# Sigmar's Blood (heavy spoiler)



## Brother Lucian (Apr 22, 2011)

I finished reading this novella ebook today and it seems to have some rather upsetting consequences for the warhammer fantasy world with the plot. Especially with the rather open ending and the elements involved.

Do not view if you dont want it spoiled.



As we know from earlier books, Manfred Von Carstein have returned and as we learn in story, having been causing a magical darkness to enshroud Sylvannia and draining the life from the land itself.

After delivering a challenge to the Emperor, its quickly discovered that the Crown of Sorcery have been stolen by the minions of the vampire, and setting off a desperate crusade into Sylvannia. Led by Volkmar the Grim, lots of zealots and the armsmen that could be spared, as well a very dedicated witch hunter with a checkered past.

But as it turns out, Manfred have far more up his sleeve, having gathered the Claw of Nagash and one of the nine books of nagash as well, giving him a terrifying level of power. Enabling him to shroud the whole of Sylvannia, something on a magnitude that hadnt been possible since the heydays of ancient Nehekara.

And by the end, Volkmar finds himself captured along with other powerful religious figures to be the centerpieces in an awful necromantic ritual to banish the favor of the gods from the world.
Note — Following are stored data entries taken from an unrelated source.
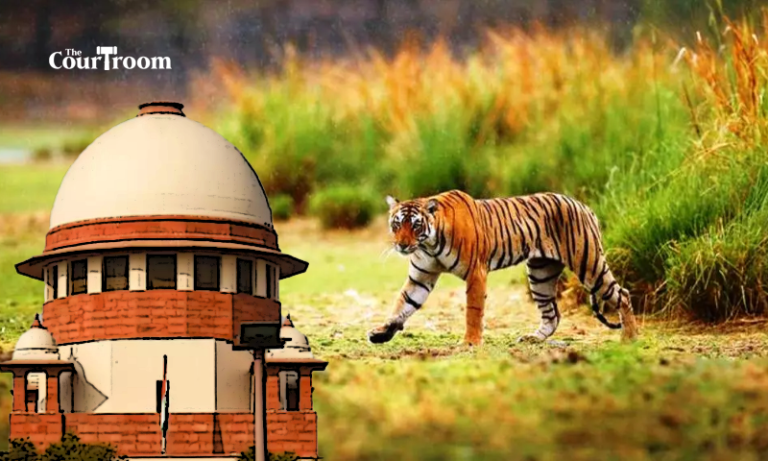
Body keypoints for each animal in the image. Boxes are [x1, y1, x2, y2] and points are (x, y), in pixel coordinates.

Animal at [367, 189, 639, 346]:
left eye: (415, 225)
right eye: (396, 224)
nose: (402, 245)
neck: (429, 244)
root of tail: (584, 206)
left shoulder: (476, 273)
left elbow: (473, 311)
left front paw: (470, 343)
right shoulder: (421, 277)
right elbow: (402, 305)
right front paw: (382, 333)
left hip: (588, 263)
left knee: (623, 294)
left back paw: (629, 337)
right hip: (540, 274)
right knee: (552, 314)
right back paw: (533, 338)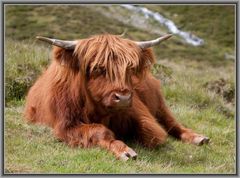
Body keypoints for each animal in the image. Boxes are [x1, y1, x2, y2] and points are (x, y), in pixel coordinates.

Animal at [23, 33, 209, 160]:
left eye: (130, 68)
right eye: (98, 68)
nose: (124, 98)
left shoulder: (140, 112)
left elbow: (151, 131)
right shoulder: (65, 125)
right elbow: (99, 130)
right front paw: (124, 150)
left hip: (159, 104)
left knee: (172, 123)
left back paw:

Manfred claiming Volkmar was the last piece he needed as he had the blood of Sigmar. And as their blood is spilled and the foul spell begins to build up, the novella ends on that galactic cliffhanger.
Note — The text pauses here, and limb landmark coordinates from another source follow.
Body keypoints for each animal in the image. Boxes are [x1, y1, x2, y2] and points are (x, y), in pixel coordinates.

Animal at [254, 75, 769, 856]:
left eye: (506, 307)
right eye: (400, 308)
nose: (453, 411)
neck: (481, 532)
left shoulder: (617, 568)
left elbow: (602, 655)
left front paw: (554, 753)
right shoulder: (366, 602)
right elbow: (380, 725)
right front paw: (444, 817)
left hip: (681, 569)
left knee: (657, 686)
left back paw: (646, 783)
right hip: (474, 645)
There has to be a sequel to wrap up this plot, it is just too dire to be left unfinished!


----------



## Dave T Hobbit (Dec 3, 2009)

I would love it if they permitted a large change to the background. However, based on previous official campaigns, &c. that were supposed to have a great impact I suspect there will be a resurgence by the losing side in the next book, and it will end with everything roughly the same as now.


----------



## Vaz (Mar 19, 2008)

Last I checked Volkmar was pinned to Be'lakor's battle standard.


----------



## Brother Lucian (Apr 22, 2011)

Vaz said:


> Last I checked Volkmar was pinned to Be'lakor's battle standard.


Volkmar escaped that one. But the storm of chaos have kinda been retconned


----------



## Brother Lucian (Apr 22, 2011)

So the upcomming Return of Nagash starts a short while after this book.


----------



## Lord of the Night (Nov 18, 2009)

Brother Lucian said:


> So the upcomming Return of Nagash starts a short while after this book.
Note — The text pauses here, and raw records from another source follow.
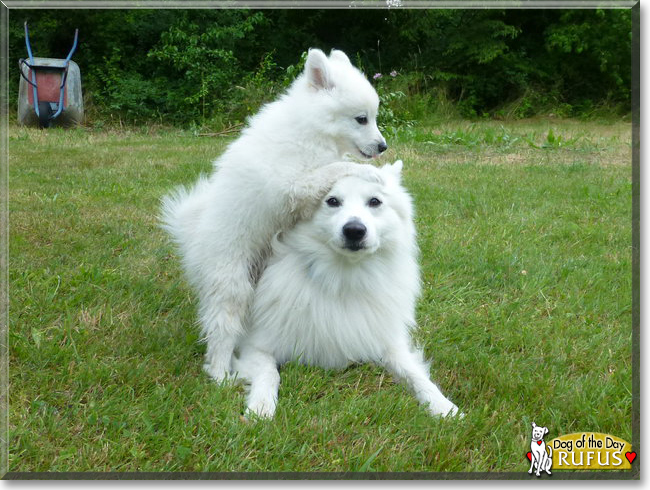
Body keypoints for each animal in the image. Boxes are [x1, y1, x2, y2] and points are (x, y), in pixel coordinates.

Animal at [160, 47, 388, 380]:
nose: (383, 146)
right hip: (232, 283)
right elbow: (336, 167)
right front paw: (370, 172)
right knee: (221, 329)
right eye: (362, 119)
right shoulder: (293, 184)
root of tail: (191, 239)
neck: (311, 128)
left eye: (374, 118)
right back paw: (220, 375)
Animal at [230, 160, 458, 418]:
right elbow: (269, 374)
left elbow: (415, 374)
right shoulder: (256, 347)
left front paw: (442, 406)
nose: (354, 230)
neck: (343, 277)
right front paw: (260, 407)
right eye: (332, 201)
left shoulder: (388, 344)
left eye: (375, 201)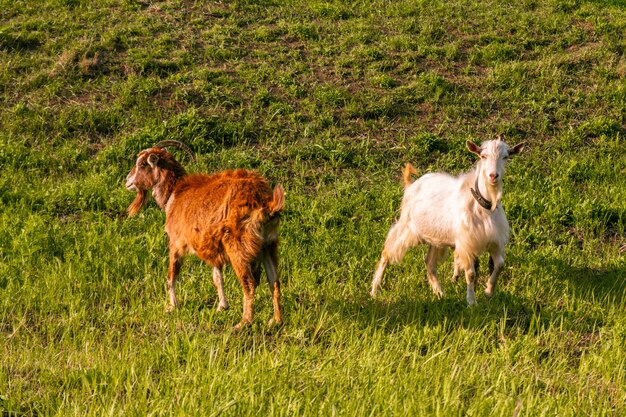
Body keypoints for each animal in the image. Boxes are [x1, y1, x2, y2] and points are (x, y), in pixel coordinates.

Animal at [124, 144, 282, 328]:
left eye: (142, 164)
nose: (127, 181)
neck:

Yep, and Mannfred's ritual is only the tip of the iceberg in awesome/shocking revelations in Warhammer Fantasy if the prologue of said book is anything to go by.


LotN


----------



## Brother Lucian (Apr 22, 2011)

Lord of the Night said:


> Yep, and Mannfred's ritual is only the tip of the iceberg in awesome/shocking revelations in Warhammer Fantasy if the prologue of said book is anything to go by.
> 
> 
> LotN


Did not read it myself, as I wanted to save it for the full release. But youve wetted my appetite!


----------